→ To-do item
Set down the entries below exactly, leaving out all images.

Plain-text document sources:
——

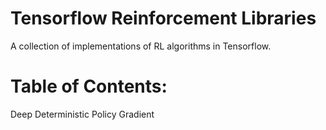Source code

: # Tensorflow Reinforcement Libraries
A collection of implementations of RL algorithms in Tensorflow.

# Table of Contents:
Deep Deterministic Policy Gradient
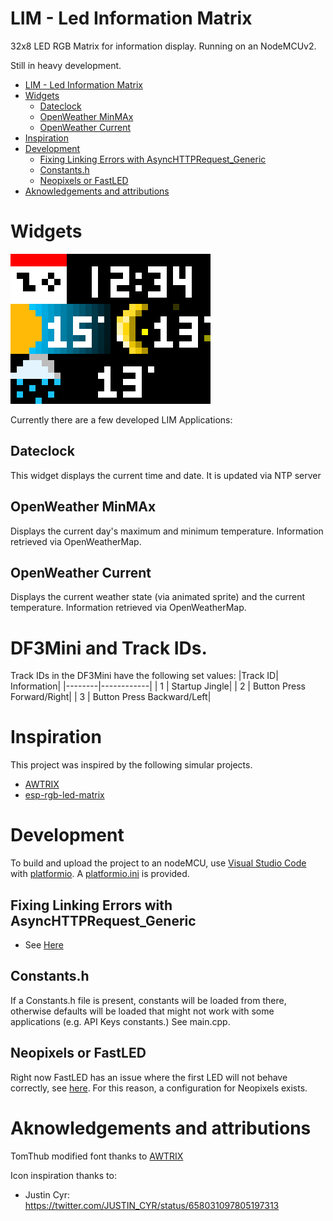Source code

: # LIM - Led Information Matrix
32x8 LED RGB Matrix for information display. Running on an NodeMCUv2.

Still in heavy development.

- [LIM - Led Information Matrix](#lim---led-information-matrix)
- [Widgets](#widgets)
  - [Dateclock](#dateclock)
  - [OpenWeather MinMAx](#openweather-minmax)
  - [OpenWeather Current](#openweather-current)
- [Inspiration](#inspiration)
- [Development](#development)
  - [Fixing Linking Errors with AsyncHTTPRequest_Generic](#fixing-linking-errors-with-asynchttprequest_generic)
  - [Constants.h](#constantsh)
  - [Neopixels or FastLED](#neopixels-or-fastled)
- [Aknowledgements and attributions](#aknowledgements-and-attributions)

# Widgets
![](images/Demo.gif)

Currently there are a few developed LIM Applications:
## Dateclock
This widget displays the current time and date. It is updated via NTP server
## OpenWeather MinMAx
Displays the current day's maximum and minimum temperature. Information retrieved via OpenWeatherMap.
## OpenWeather Current
Displays the current weather state (via animated sprite) and the current temperature. Information retrieved via OpenWeatherMap.

# DF3Mini and Track IDs.
Track IDs in the DF3Mini have the following set values:
|Track ID| Information|
|--------|------------|
|   1    | Startup Jingle|
| 2 | Button Press Forward/Right|
| 3 | Button Press Backward/Left| 

# Inspiration
This project was inspired by the following simular projects.
- [AWTRIX](https://github.com/awtrix/AWTRIX2.0-Controller)
- [esp-rgb-led-matrix](https://github.com/BlueAndi/esp-rgb-led-matrix)

# Development
To build and upload the project to an nodeMCU, use [Visual Studio Code](https://code.visualstudio.com) with [platformio](https://platformio.org). A [platformio.ini](platformio.ini) is provided.

## Fixing Linking Errors with AsyncHTTPRequest_Generic
- See [Here](https://github.com/khoih-prog/AsyncHTTPRequest_Generic#howto-fix-multiple-definitions-linker-error)

## Constants.h
If a Constants.h file is present, constants will be loaded from there, otherwise defaults will be loaded that might not work with some applications (e.g. API Keys constants.) See main.cpp.

## Neopixels or FastLED
Right now FastLED has an issue where the first LED will not behave correctly, see [here](https://github.com/FastLED/FastLED/issues/1260).
For this reason, a configuration for Neopixels exists.

# Aknowledgements and attributions
TomThub modified font thanks to [AWTRIX](https://github.com/awtrix/AWTRIX2.0-Controller)

Icon inspiration thanks to:
- Justin Cyr: https://twitter.com/JUSTIN_CYR/status/658031097805197313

——

→ Reply to the task
Source code

: # Tensorflow Reinforcement Libraries
A collection of implementations of RL algorithms in Tensorflow.

# Table of Contents:
Deep Deterministic Policy Gradient
Source code

: # LIM - Led Information Matrix
32x8 LED RGB Matrix for information display. Running on an NodeMCUv2.

Still in heavy development.

- [LIM - Led Information Matrix](#lim---led-information-matrix)
- [Widgets](#widgets)
  - [Dateclock](#dateclock)
  - [OpenWeather MinMAx](#openweather-minmax)
  - [OpenWeather Current](#openweather-current)
- [Inspiration](#inspiration)
- [Development](#development)
  - [Fixing Linking Errors with AsyncHTTPRequest_Generic](#fixing-linking-errors-with-asynchttprequest_generic)
  - [Constants.h](#constantsh)
  - [Neopixels or FastLED](#neopixels-or-fastled)
- [Aknowledgements and attributions](#aknowledgements-and-attributions)

# Widgets
![](images/Demo.gif)

Currently there are a few developed LIM Applications:
## Dateclock
This widget displays the current time and date. It is updated via NTP server
## OpenWeather MinMAx
Displays the current day's maximum and minimum temperature. Information retrieved via OpenWeatherMap.
## OpenWeather Current
Displays the current weather state (via animated sprite) and the current temperature. Information retrieved via OpenWeatherMap.

# DF3Mini and Track IDs.
Track IDs in the DF3Mini have the following set values:
|Track ID| Information|
|--------|------------|
|   1    | Startup Jingle|
| 2 | Button Press Forward/Right|
| 3 | Button Press Backward/Left| 

# Inspiration
This project was inspired by the following simular projects.
- [AWTRIX](https://github.com/awtrix/AWTRIX2.0-Controller)
- [esp-rgb-led-matrix](https://github.com/BlueAndi/esp-rgb-led-matrix)

# Development
To build and upload the project to an nodeMCU, use [Visual Studio Code](https://code.visualstudio.com) with [platformio](https://platformio.org). A [platformio.ini](platformio.ini) is provided.

## Fixing Linking Errors with AsyncHTTPRequest_Generic
- See [Here](https://github.com/khoih-prog/AsyncHTTPRequest_Generic#howto-fix-multiple-definitions-linker-error)

## Constants.h
If a Constants.h file is present, constants will be loaded from there, otherwise defaults will be loaded that might not work with some applications (e.g. API Keys constants.) See main.cpp.

## Neopixels or FastLED
Right now FastLED has an issue where the first LED will not behave correctly, see [here](https://github.com/FastLED/FastLED/issues/1260).
For this reason, a configuration for Neopixels exists.

# Aknowledgements and attributions
TomThub modified font thanks to [AWTRIX](https://github.com/awtrix/AWTRIX2.0-Controller)

Icon inspiration thanks to:
- Justin Cyr: https://twitter.com/JUSTIN_CYR/status/658031097805197313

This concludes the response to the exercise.